La digitalisation en élevage bovin

L’essor du digital transforme le secteur de l’élevage et plus particulièrement le métier d’éleveur bovin. Des premiers outils de gestion ou de traçabilité à l’ère des capteurs et de la robotisation, on assite depuis 2020 à une montée en puissance des solutions fondées sur l’intelligence artificielle et le big data.

Décryptage des enjeux techniques, économiques et humains.

 

Qu’est-ce-que la digitalisation en élevage ?

La digitalisation dans le domaine des productions animales désigne l’intégration des outils numériques dans la gestion quotidienne et stratégique des exploitations. Elle permet de collecter, traiter et analyser des données issues des animaux, des cultures fourragères, des bâtiments ou des équipements pour améliorer le suivi technique, la productivité, le bien-être animal, les conditions de travail ou bien encore l’impact environnemental de l’élevage.
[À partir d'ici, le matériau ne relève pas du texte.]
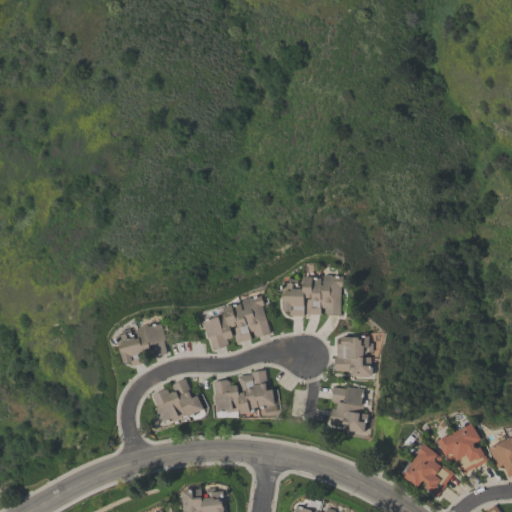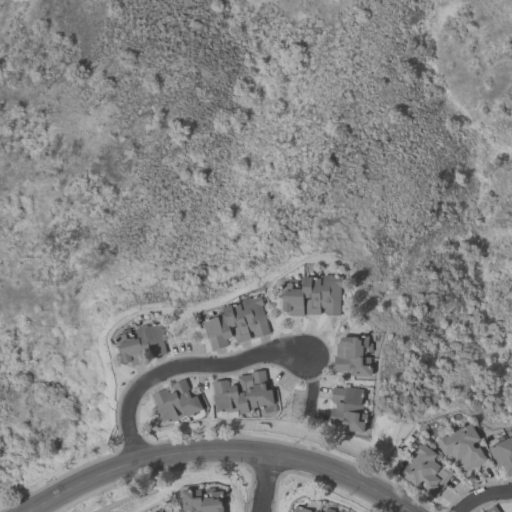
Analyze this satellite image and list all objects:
building: (313, 292)
building: (314, 296)
building: (237, 320)
building: (237, 323)
building: (141, 341)
building: (143, 344)
building: (354, 353)
building: (354, 356)
road: (181, 365)
road: (311, 380)
building: (243, 393)
building: (242, 395)
building: (175, 401)
building: (176, 403)
building: (347, 407)
building: (348, 408)
building: (464, 446)
road: (219, 452)
building: (503, 452)
building: (455, 460)
building: (427, 469)
road: (262, 482)
road: (481, 494)
building: (203, 499)
building: (204, 500)
building: (310, 508)
building: (490, 509)
building: (158, 510)
building: (160, 510)
building: (301, 510)
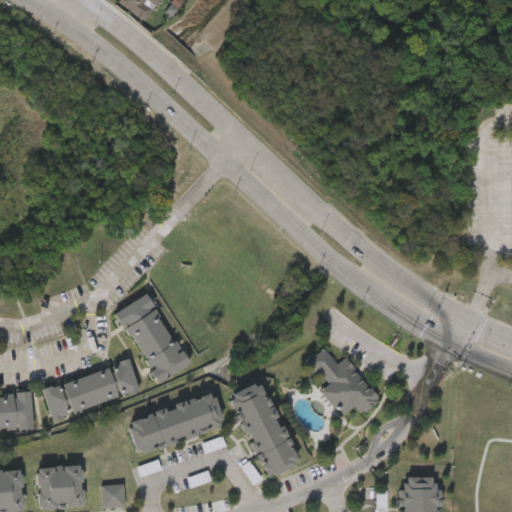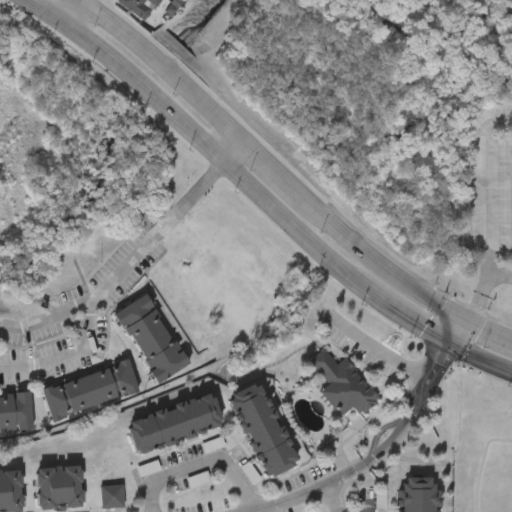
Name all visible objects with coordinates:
building: (140, 7)
road: (70, 9)
building: (122, 17)
park: (381, 116)
road: (484, 135)
road: (235, 152)
road: (293, 182)
road: (263, 204)
road: (154, 232)
traffic signals: (464, 316)
road: (20, 336)
building: (149, 338)
traffic signals: (447, 350)
road: (380, 351)
building: (133, 357)
building: (341, 382)
building: (85, 386)
road: (423, 394)
building: (325, 404)
building: (14, 405)
building: (73, 408)
building: (171, 422)
building: (262, 428)
building: (6, 430)
building: (156, 442)
building: (244, 447)
park: (489, 453)
road: (202, 464)
building: (59, 485)
building: (8, 489)
road: (310, 491)
building: (110, 492)
building: (413, 495)
building: (41, 498)
road: (332, 498)
building: (1, 501)
building: (399, 505)
building: (93, 507)
road: (340, 512)
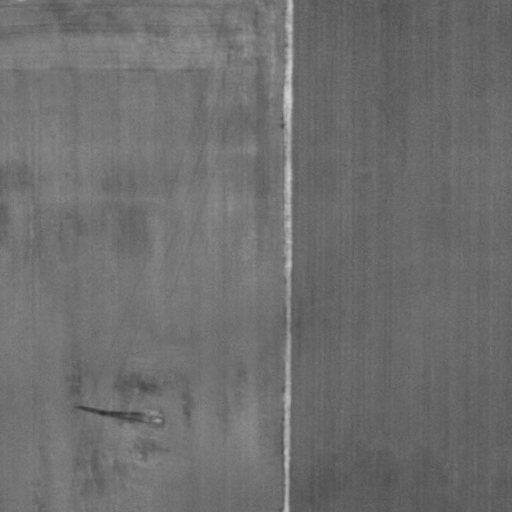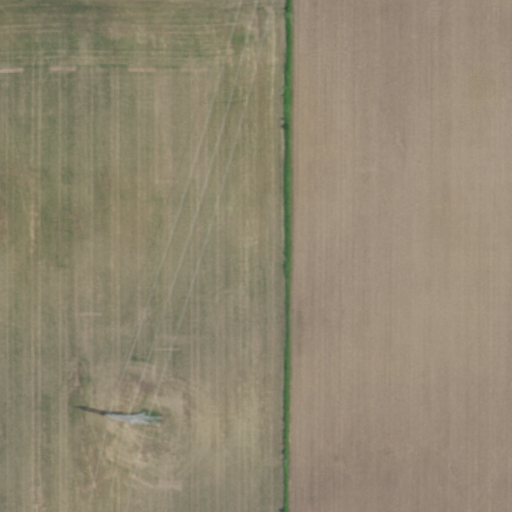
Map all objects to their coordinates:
power tower: (150, 418)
Au-delà du seul périmètre de la ferme, l’usage du numérique est aussi particulièrement utile à titre prospectif, notamment pour la modélisation des évolutions climatiques.

 

Une mutation agricole à l’œuvre depuis plus de 40 ans

Rares sont les élevages qui n’utilisent pas aujourd’hui au moins une solution numérique. Et cela fait maintenant des décennies que le mouvement est engagé. Les premiers outils datent des années 80 avec l’arrivée des premiers logiciels de gestion d’élevage qui reposaient alors sur une saisie manuelle (suivi des vêlages, reproduction, production laitière, alimentation). Dans les années 90 ce sont ensuite généralisées les premières bases de données nationales (telle que BDNI en France…). Puis les années 2000 sont marquées par l’apparition des stations de contrôle laitier automatisées, des colliers de détection d’activité et des premiers logiciels intégrés reliant données de production, reproduction et santé… Ainsi, les outils de Gestion technico-économiques (GTE) permettent de faire progresser les élevages.

 

Des outils numériques désormais incontournables

Les outils numériques sont très nombreux. L’écosystème évolue rapidement avec des décalages parfois forts entre ce qui est utilisé sur le terrain et les dernières innovations présentées en salon ou dans les médias.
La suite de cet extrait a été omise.